In condition 3, presentation of only alternate signal pulses created a temporal disparity between the signal and masker streams. Kidd et al. (1994) reported a reduction in masking with signal presentation only during alternate pulses of identical masker samples. The masking release was obtained despite the drop in signal energy due to alternation. With the omission of every other signal pulse and frequency randomization across masker pulses within constrained ranges, Micheyl et al. (2007) found that the extent of masking was consistent with change in signal energy. That is, the temporal disparity generated by omitting signal pulses did not aid performance, and in fact led to threshold elevation. In the present conditions in which masker frequency was randomly varied, comparison of results from conditions 2 and 3 indicates that signal alternation either had no effect or led to a slight increase in masking.
These observations were supported by a two-factor repeated-measures analysis of variance (ANOVA), which showed significant main effects of number of masker components [F(1,15)=59.0;p<0.001] and condition [F(2,30)=5.4;p=0.01], along with a significant interaction [F(2,30)=9.3;p=0.001]. Tukey’s post-hoc pairwise comparisons confirmed a significant effect of ISI, and that only with a single-component masker did omitting signal pulses through alternation significantly affect performance.

· · · · · · ·

- [Assignment 1]
Answer these questions from the masking passage:
(a) What did Kidd et al. (1994) report?
(b) Which two factors did the ANOVA test?
(c) With what kind of masker did omitting signal pulses through alternation significantly affect performance?
- [Assignment 2] List every significant effect the ANOVA found in the masking passage, with its F value and p value.

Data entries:
· · · · · · ·

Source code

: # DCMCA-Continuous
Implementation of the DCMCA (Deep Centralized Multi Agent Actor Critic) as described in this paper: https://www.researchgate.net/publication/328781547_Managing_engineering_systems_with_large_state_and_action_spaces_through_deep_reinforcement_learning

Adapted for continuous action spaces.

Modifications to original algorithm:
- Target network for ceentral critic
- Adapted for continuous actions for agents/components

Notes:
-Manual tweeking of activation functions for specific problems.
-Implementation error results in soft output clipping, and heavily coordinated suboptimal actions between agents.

· · · · · · ·

- [Final answer 1]
(a) A reduction in masking when the signal was presented only during alternate pulses of identical masker samples.
(b) Number of masker components and condition.
(c) A single-component masker.

- [Final answer 2]
- Main effect of number of masker components: F(1,15)=59.0; p<0.001
- Main effect of condition: F(2,30)=5.4; p=0.01
- Interaction: F(2,30)=9.3; p=0.001